One of the great things about living in Lancaster County is the close proximity to major metropolitan cities like New York, Baltimore, and Washington D.C. Within an hour or two (depending on traffic), you can be out of the Amish farmland into the heart of a major city.
Last week (May 6), we headed for Washington D.C. to the Ecuadorian Embassy to get our paperwork processed for our 12-IX visas, which allows us to stay in Ecuador for up to six months. Surprisingly—once there—the process was swift (20 minutes).
If you are new to this process there are many visas you can obtain, but we specifically applied for the pensioner’s visa. We brought along the following documents:
*Marriage certificate (original document with a raised notarized seal)
*Criminal records (original document, notarized)
*Retirement pension letter (original, not notarized)
*Two extra passport photos
When we arrived at the embassy (or what we thought was the embassy), we entered a small courtyard and were met by a man wearing a red polo shirt and white sneakers. Hmm…that was our first clue that we were in the wrong place and the fact that there was no Ecuadorian flag(anywhere!). Thanks to Mapquest and our GPS device, we landed in someone’s front yard (or backyard…I’m not really sure). Forty-five minutes later, we were able to find a parking space right in front of the correct embassy (there was an Ecuadorian flag outside the front entrance!).
As soon as we entered through the doors, we were greeted with a warm welcome. “Buenos Dias!” Ahh…we were at the right place (they weren’t speaking Italian). Make sure you don’t answer in Spanish because the rate at which they answer you increases in volume, intensity and speed. The words all mushed together, “ComoestaUsted?”
Since I had spoken to Marco on the phone (in English), I thought I would try out one of my newly acquired Spanish phrases, “Estoy…contenta…de…saberlo!” Marco smiled weakly and shook my hand. The usual greeting for other employees consisted of a kiss on the cheek (not both sides – just one side). That will take some getting used to because in Italy (with few exceptions) we always greeted one another with a kiss to both sides of the cheek (starting with the left side first otherwise you could get caught in the “middle”).
After exchanging pleasantries we got right down to business. We only had to fill out one form – “Certificado de Visacion” which was one page and included the type of visa we were applying for, our address, a passport photo, a place to fill in the passport number and date of expiration. The next process was to hand over all our documents to Marco who translated our letter of pension and attached it to the original. All documents were then “apostilled” – that’s a fancy name for the shiny blue (or silver) stamp that is foil-like with a number on it, followed by the official Ecuadorian seal. My hubby had to fill out one more document since he was the pension bearer (“Solicitud de Visa”) which was also apostilled (with a shiny silver seal and then stamped with the Ecuadorian stamp –“Consulado del Ecuador, Washington DC”). We paid $380 in cash for all that stamping and apostilling. We were done—almost!

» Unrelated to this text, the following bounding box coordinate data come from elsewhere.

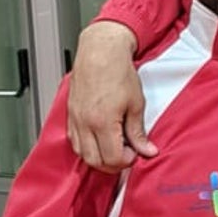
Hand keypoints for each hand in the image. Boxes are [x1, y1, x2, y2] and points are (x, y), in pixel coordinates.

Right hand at [67, 22, 156, 171]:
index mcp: (102, 122)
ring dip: (99, 157)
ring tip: (115, 146)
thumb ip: (139, 132)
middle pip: (95, 161)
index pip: (112, 158)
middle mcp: (84, 123)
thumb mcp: (136, 104)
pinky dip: (87, 147)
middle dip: (113, 164)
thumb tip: (147, 150)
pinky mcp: (70, 114)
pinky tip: (100, 139)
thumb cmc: (118, 72)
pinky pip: (74, 141)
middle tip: (127, 154)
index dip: (127, 161)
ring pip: (82, 153)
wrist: (100, 52)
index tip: (137, 153)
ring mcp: (74, 119)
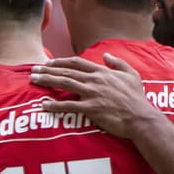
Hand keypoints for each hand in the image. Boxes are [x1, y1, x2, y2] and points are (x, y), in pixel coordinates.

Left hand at [29, 54, 161, 138]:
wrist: (140, 118)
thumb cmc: (137, 98)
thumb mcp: (131, 75)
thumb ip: (118, 63)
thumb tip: (106, 55)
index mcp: (102, 72)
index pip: (76, 63)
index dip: (60, 62)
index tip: (48, 63)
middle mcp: (94, 80)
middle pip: (66, 72)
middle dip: (47, 70)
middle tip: (33, 70)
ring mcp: (92, 94)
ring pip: (64, 84)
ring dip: (47, 81)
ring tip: (33, 80)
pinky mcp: (91, 108)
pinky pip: (69, 106)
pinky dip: (55, 105)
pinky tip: (43, 105)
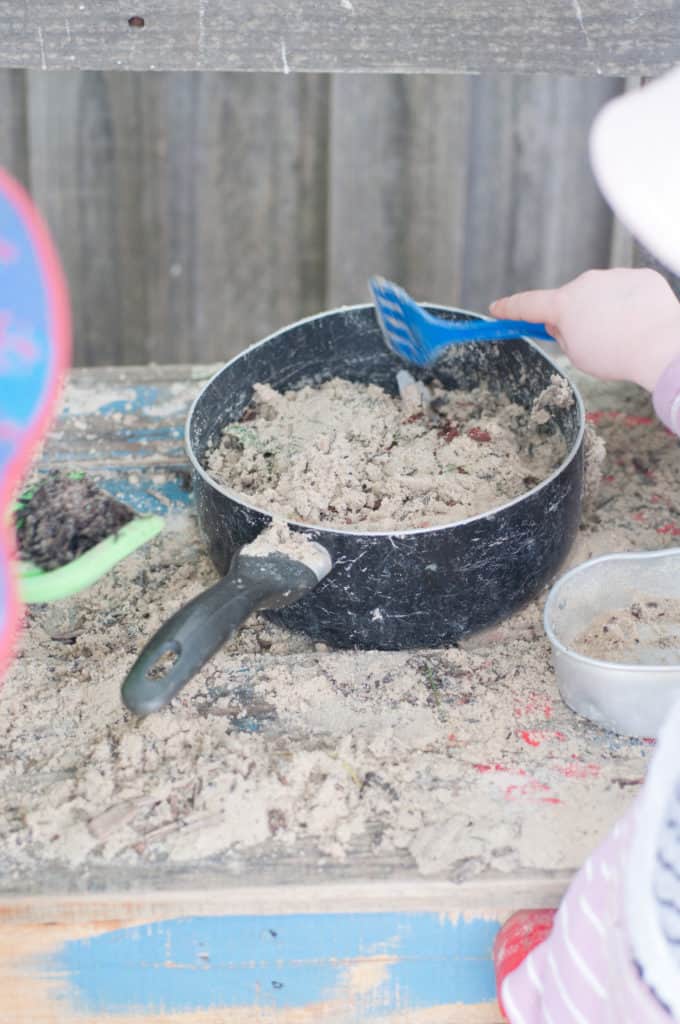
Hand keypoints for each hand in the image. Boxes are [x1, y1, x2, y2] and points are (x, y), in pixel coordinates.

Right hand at [489, 268, 679, 390]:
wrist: (661, 346)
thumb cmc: (616, 355)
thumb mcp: (577, 355)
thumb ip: (564, 336)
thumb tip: (567, 324)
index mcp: (564, 304)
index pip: (528, 305)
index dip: (509, 309)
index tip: (496, 308)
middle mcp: (586, 282)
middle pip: (569, 300)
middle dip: (573, 317)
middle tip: (590, 341)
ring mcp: (614, 276)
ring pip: (600, 294)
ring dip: (604, 311)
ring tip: (621, 336)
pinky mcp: (640, 277)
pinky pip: (627, 291)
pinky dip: (629, 306)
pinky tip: (639, 324)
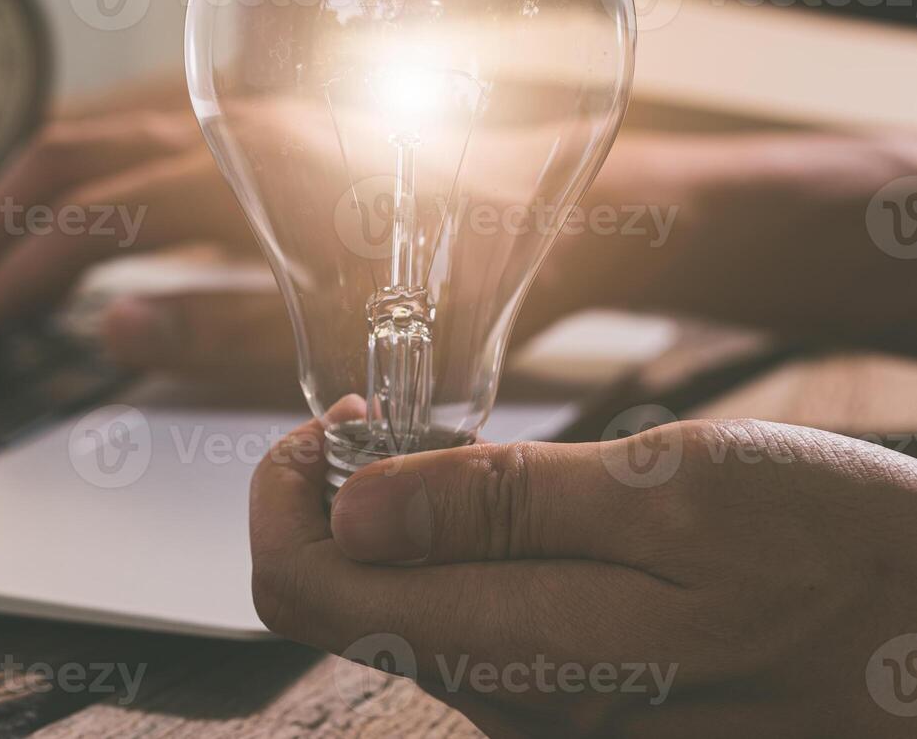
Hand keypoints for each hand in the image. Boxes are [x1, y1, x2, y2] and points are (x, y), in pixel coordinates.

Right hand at [0, 76, 653, 380]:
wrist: (586, 195)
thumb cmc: (493, 267)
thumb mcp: (365, 334)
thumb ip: (229, 333)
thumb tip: (107, 327)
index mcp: (248, 171)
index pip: (81, 222)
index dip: (3, 289)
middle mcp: (234, 118)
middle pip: (60, 155)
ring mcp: (247, 106)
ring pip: (89, 126)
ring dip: (18, 193)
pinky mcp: (264, 114)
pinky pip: (135, 119)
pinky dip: (74, 166)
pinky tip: (72, 206)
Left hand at [251, 406, 916, 736]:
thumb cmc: (842, 558)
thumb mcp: (674, 492)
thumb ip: (501, 509)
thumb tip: (351, 506)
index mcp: (517, 651)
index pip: (301, 588)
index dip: (286, 490)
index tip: (339, 420)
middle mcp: (514, 711)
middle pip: (349, 606)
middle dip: (353, 500)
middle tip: (421, 424)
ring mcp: (550, 722)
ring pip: (412, 617)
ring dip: (419, 530)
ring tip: (500, 469)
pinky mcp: (588, 714)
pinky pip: (483, 635)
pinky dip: (478, 565)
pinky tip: (550, 524)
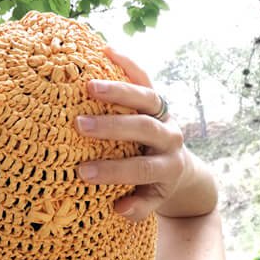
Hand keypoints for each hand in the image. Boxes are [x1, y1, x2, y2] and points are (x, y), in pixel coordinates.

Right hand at [76, 48, 187, 221]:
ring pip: (148, 98)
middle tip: (80, 125)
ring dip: (119, 91)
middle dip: (113, 126)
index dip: (115, 170)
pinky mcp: (159, 98)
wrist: (179, 166)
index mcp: (169, 166)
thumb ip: (138, 208)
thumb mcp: (152, 202)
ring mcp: (166, 114)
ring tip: (88, 86)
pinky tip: (107, 51)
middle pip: (146, 128)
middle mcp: (171, 137)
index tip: (84, 173)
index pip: (143, 167)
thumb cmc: (154, 186)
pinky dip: (128, 64)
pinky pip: (145, 78)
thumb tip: (119, 209)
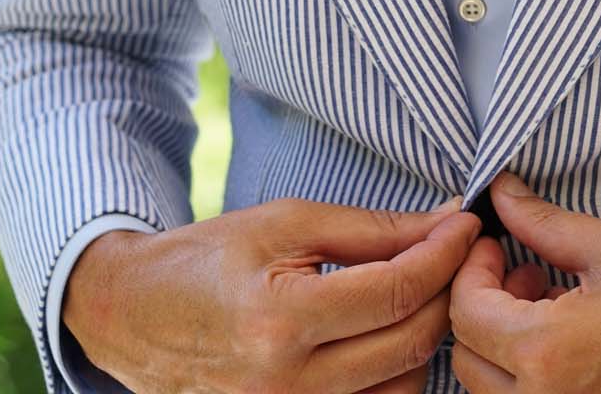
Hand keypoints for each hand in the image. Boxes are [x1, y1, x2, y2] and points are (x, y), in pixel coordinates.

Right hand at [62, 196, 481, 392]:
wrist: (133, 316)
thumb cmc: (207, 260)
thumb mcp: (285, 224)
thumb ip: (371, 230)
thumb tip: (444, 224)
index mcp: (279, 319)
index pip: (395, 292)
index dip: (443, 255)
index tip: (466, 226)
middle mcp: (285, 384)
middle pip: (409, 342)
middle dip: (447, 291)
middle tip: (458, 254)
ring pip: (403, 385)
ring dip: (426, 336)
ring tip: (422, 291)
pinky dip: (396, 374)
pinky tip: (390, 335)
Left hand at [448, 173, 600, 393]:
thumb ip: (543, 223)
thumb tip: (499, 194)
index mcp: (549, 351)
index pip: (466, 312)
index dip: (472, 270)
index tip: (495, 246)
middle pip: (468, 357)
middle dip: (483, 306)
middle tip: (525, 271)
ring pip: (492, 388)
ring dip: (503, 342)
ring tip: (550, 301)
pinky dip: (530, 373)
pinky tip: (569, 337)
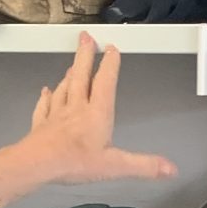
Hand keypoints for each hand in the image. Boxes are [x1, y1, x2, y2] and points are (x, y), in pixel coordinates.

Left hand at [14, 35, 176, 191]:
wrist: (37, 164)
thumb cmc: (73, 162)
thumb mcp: (115, 166)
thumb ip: (144, 165)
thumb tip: (169, 169)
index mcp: (96, 114)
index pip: (105, 82)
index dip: (110, 64)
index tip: (112, 49)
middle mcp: (76, 109)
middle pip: (81, 76)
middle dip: (85, 56)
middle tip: (85, 38)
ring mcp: (56, 116)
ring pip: (64, 88)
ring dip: (69, 74)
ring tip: (71, 64)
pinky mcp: (41, 126)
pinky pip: (43, 107)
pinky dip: (45, 98)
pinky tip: (45, 92)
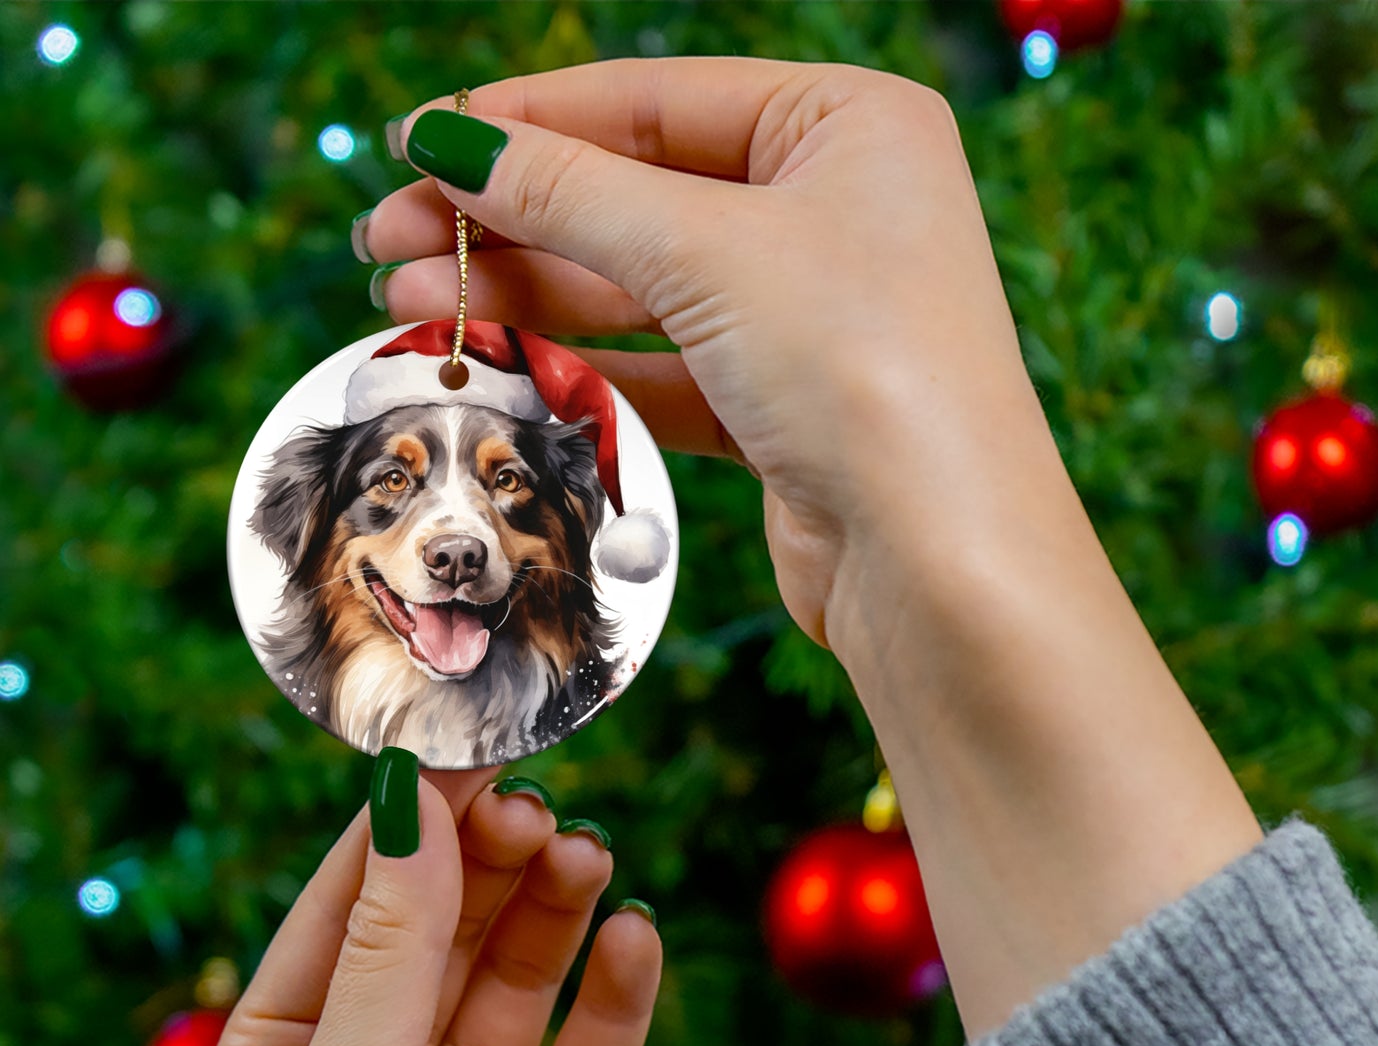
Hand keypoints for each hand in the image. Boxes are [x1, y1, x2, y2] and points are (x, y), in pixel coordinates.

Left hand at [202, 764, 661, 1045]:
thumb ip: (391, 945)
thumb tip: (409, 800)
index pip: (353, 903)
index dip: (410, 826)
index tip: (467, 752)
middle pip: (447, 928)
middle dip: (491, 863)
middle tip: (542, 809)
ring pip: (522, 978)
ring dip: (556, 911)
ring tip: (589, 858)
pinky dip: (617, 994)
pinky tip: (635, 939)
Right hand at [361, 57, 1053, 660]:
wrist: (938, 561)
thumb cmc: (862, 370)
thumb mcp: (706, 250)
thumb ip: (570, 191)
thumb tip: (450, 141)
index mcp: (847, 125)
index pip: (654, 100)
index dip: (526, 121)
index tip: (416, 143)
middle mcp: (834, 211)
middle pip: (636, 195)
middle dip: (508, 219)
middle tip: (387, 241)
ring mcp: (808, 314)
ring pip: (640, 289)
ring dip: (526, 295)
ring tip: (409, 304)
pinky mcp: (782, 407)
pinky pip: (662, 368)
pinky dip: (582, 367)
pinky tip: (497, 362)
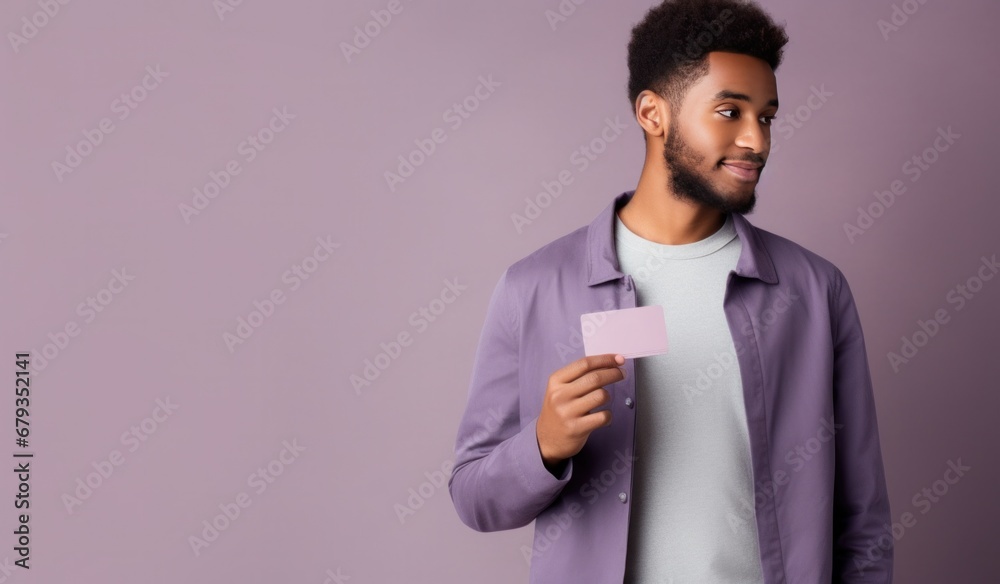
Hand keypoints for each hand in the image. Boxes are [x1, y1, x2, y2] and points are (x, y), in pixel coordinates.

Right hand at [535, 354, 625, 472]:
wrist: (546, 440)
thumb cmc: (558, 410)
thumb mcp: (560, 389)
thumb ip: (579, 377)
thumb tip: (609, 363)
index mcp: (556, 381)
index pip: (584, 364)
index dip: (605, 359)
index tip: (618, 359)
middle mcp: (560, 395)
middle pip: (595, 378)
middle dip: (613, 373)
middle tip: (621, 373)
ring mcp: (567, 412)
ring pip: (601, 396)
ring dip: (608, 396)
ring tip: (604, 399)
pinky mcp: (576, 428)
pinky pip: (603, 416)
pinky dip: (608, 415)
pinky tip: (603, 416)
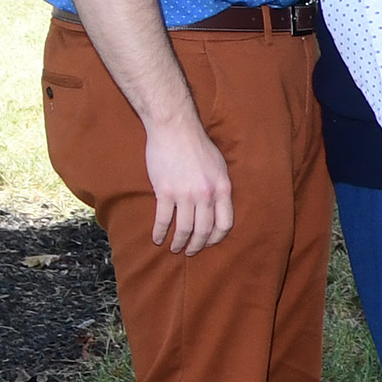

If you have followed me thus far, you may be wondering what happened to our criminal records? I do not know. Marco briefly looked at them and I believe that’s all he needed to do. He works directly with our lawyer in Quito (Gabriella Espinosa) where we will continue the process for a permanent visa.
There might be a glitch (although I hope not!). We have this strange policy in the States when you get married (for us – 35 years ago) that when you apply for a marriage certificate, your maiden name is used on the document because you aren’t married yet. In Sicily, it was a problem and I’m sure we will face the same difficulty in Ecuador (maiden name on official document). If at all possible you want your legal name the same on all documents.
So what did we do afterwards? We ate at an Italian restaurant (of course!) – Tuscana West. We sat in the coolness of the patio seating and pondered if we had done it right (or not). I only say that because we have been through this process before (in Sicily), but there it depended on the mood of the person who was processing your documents whether or not it was “okay” or not. But then again, in Sicily it really didn’t matter because you just paid them under the table if it wasn’t right (to make it right!). Think of the movie: “Godfather.” And that’s all I’m going to say about that.
We were pleased with our first Ecuadorian Embassy experience and we look forward to finishing up the process in Quito, but for now we have our 12-IX visas.
Until next time…hasta luego!
Connie and Mark
ADDENDUM: Please note that this was our experience for obtaining our 12-IX visa. If you are in the process of obtaining your visa, be sure to call the Ecuadorian Embassy first before proceeding (policies/laws change constantly).